The Sync API returns:

{
  "documentsIndexed": 12,
  "documentsSkipped": 3,
  "errors": [
    { "external_id": "page-xyz", "error": "Text content is empty" }
  ],
  "cursor": "page-3-of-10"
}

documentsIndexed. Number of new documents successfully ingested.
documentsSkipped. Number of documents skipped due to deduplication.
errors. Array of per-document errors with the external_id that failed and the reason.
cursor.
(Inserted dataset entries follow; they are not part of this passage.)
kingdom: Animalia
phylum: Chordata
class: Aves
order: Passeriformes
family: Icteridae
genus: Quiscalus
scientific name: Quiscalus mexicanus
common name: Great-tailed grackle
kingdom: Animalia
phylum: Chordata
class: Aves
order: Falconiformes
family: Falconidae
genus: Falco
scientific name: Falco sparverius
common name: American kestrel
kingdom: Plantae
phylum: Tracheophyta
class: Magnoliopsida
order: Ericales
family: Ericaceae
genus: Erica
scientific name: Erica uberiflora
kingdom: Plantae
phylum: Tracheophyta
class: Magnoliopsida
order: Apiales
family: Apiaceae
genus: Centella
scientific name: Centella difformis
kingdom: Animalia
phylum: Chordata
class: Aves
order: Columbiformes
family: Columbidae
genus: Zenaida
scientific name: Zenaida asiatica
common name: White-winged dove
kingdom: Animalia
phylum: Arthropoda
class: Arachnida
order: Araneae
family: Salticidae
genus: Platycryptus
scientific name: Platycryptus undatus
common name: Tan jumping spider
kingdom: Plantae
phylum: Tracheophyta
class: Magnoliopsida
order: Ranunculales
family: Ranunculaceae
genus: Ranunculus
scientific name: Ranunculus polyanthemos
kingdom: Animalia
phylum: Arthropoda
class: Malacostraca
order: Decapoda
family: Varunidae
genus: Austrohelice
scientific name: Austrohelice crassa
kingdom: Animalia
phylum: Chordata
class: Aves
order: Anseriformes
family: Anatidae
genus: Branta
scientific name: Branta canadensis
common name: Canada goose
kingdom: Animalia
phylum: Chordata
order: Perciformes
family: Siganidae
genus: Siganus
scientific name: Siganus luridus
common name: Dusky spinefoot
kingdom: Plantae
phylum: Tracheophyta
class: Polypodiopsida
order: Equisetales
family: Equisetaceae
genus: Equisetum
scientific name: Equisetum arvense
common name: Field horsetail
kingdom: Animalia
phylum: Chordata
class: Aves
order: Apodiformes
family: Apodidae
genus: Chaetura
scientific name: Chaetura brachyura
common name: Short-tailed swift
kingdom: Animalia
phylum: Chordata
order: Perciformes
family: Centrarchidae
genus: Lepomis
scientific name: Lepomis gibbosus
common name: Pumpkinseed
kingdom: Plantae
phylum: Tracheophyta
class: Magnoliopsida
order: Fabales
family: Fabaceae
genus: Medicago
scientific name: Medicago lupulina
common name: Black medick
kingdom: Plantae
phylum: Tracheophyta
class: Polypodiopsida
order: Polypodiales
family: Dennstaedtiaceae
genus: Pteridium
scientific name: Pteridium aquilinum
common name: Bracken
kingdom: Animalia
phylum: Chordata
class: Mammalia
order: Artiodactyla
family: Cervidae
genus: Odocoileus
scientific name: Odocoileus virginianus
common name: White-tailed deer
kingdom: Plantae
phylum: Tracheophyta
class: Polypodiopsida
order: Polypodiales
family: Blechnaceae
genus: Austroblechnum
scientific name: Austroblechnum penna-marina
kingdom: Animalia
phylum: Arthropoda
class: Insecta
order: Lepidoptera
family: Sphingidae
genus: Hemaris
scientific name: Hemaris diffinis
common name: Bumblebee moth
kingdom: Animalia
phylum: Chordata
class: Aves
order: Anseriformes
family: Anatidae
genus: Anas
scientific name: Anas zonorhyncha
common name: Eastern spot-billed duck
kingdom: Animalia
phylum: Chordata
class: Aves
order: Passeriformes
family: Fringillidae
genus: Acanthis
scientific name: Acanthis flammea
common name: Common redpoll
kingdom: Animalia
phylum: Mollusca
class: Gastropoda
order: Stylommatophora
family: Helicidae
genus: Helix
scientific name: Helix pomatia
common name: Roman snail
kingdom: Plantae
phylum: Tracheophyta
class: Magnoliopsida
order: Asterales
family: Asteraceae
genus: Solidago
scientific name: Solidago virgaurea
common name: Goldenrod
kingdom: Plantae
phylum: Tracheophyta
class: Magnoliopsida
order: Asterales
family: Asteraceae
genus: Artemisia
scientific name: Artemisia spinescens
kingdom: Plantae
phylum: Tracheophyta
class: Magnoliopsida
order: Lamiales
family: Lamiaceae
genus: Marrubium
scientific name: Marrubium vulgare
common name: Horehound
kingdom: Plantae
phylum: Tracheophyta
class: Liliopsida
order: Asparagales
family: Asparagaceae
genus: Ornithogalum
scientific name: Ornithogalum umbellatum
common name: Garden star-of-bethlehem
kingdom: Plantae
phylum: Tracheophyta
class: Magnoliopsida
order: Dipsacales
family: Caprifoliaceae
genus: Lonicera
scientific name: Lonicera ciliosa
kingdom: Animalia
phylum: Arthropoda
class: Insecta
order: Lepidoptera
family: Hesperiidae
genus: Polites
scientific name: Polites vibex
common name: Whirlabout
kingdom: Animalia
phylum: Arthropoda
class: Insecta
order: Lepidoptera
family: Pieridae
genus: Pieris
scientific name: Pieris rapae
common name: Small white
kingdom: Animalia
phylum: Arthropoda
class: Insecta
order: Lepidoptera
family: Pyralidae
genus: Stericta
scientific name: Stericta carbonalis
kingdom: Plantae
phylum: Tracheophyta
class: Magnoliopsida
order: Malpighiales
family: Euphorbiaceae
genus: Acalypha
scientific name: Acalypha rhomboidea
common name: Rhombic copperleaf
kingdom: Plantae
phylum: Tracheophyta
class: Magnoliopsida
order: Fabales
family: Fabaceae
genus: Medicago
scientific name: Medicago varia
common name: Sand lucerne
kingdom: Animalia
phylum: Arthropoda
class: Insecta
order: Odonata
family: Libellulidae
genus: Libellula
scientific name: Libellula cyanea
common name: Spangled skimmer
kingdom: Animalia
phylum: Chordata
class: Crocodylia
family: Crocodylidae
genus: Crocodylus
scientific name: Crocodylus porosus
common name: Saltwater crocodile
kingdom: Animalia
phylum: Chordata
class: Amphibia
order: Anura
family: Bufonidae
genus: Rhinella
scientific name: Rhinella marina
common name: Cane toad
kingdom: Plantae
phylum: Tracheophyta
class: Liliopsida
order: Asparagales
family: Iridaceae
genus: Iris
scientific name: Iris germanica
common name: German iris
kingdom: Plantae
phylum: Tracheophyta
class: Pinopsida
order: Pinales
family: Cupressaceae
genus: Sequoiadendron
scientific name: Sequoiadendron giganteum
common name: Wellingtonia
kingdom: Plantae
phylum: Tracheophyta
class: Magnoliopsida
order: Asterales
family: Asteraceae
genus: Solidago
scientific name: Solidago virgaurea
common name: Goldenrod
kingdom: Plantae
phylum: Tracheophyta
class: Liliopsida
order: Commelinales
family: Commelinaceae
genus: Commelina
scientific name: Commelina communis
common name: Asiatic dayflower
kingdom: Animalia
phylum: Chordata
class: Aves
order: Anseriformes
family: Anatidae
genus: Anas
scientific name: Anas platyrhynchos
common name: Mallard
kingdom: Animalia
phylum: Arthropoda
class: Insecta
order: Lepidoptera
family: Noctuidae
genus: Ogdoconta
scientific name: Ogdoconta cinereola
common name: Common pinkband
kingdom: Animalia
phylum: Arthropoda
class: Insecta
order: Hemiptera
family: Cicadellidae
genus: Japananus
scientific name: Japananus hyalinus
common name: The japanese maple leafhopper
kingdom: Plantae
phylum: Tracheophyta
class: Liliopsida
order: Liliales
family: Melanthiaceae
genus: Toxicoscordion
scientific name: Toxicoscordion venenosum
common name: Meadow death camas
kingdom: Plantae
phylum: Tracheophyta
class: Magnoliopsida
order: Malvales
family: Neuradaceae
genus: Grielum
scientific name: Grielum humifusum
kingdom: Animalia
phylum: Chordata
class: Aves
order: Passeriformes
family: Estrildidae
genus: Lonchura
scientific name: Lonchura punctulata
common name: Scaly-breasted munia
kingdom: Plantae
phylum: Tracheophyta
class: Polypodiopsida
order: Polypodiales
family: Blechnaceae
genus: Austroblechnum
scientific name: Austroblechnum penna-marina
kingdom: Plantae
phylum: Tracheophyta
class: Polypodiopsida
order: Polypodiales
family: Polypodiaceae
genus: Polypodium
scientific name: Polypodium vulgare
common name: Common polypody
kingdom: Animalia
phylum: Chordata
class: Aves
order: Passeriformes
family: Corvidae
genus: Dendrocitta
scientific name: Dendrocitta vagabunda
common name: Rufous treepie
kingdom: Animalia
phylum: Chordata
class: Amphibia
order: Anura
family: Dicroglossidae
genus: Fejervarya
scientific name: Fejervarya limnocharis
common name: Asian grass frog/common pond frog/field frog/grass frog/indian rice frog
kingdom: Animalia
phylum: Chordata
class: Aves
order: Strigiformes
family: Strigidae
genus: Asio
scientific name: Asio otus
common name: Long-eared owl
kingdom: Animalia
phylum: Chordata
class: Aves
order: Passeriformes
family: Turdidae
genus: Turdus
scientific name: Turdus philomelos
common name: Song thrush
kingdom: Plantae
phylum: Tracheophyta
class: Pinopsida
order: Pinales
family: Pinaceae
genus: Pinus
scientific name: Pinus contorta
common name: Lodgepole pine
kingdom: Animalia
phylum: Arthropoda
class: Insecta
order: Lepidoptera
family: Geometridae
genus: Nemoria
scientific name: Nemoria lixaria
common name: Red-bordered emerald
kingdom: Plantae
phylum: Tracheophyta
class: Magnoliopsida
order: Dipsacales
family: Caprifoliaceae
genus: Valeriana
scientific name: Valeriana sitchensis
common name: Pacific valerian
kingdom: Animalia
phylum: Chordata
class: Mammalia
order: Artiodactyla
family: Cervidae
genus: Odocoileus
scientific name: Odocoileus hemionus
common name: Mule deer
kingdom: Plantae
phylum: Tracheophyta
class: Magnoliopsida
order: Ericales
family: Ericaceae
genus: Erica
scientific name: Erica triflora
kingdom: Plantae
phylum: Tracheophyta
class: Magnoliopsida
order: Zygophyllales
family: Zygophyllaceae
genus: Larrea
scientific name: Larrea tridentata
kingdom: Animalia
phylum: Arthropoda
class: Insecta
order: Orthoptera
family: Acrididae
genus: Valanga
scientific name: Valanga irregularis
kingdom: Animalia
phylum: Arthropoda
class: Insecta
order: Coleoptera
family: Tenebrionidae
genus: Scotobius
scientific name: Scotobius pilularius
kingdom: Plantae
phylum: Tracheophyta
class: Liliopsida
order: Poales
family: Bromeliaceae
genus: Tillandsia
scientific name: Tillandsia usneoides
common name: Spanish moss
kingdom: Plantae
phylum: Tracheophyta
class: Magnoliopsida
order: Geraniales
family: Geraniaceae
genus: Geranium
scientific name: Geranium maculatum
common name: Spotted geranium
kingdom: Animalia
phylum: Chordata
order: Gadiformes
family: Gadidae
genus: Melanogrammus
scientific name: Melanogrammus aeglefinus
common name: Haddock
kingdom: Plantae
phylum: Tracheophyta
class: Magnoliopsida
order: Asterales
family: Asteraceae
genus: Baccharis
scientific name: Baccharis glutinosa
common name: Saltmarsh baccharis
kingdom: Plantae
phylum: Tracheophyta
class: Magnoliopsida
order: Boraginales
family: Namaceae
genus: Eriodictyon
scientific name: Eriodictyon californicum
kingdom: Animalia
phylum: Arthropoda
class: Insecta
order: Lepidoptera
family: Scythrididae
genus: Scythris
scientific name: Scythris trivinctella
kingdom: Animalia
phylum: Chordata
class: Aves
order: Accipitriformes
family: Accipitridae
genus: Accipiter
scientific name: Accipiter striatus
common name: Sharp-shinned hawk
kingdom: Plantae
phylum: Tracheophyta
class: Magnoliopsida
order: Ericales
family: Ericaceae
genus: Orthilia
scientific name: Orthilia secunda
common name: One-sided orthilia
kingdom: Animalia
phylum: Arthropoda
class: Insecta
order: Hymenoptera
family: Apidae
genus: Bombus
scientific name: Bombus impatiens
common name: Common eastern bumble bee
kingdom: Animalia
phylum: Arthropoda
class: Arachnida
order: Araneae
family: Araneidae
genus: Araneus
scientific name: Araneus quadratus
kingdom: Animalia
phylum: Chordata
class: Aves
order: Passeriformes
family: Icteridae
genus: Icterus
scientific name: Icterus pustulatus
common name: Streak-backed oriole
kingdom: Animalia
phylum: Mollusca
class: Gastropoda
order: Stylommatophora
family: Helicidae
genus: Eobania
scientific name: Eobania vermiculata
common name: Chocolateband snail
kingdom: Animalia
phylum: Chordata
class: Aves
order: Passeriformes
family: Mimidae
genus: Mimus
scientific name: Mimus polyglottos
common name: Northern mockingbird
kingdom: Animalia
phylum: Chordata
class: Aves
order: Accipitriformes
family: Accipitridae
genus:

Echoed back if you provided one.

Incremental Sync

For efficiency, only sync new or updated content on subsequent runs.

Store the cursor value between runs (in a file, database, or environment variable).
On the next run, use the cursor to fetch only content created or modified since the last sync.
How you implement “fetch since cursor” depends on the source API. Some support updated_after parameters; others require you to track timestamps yourself.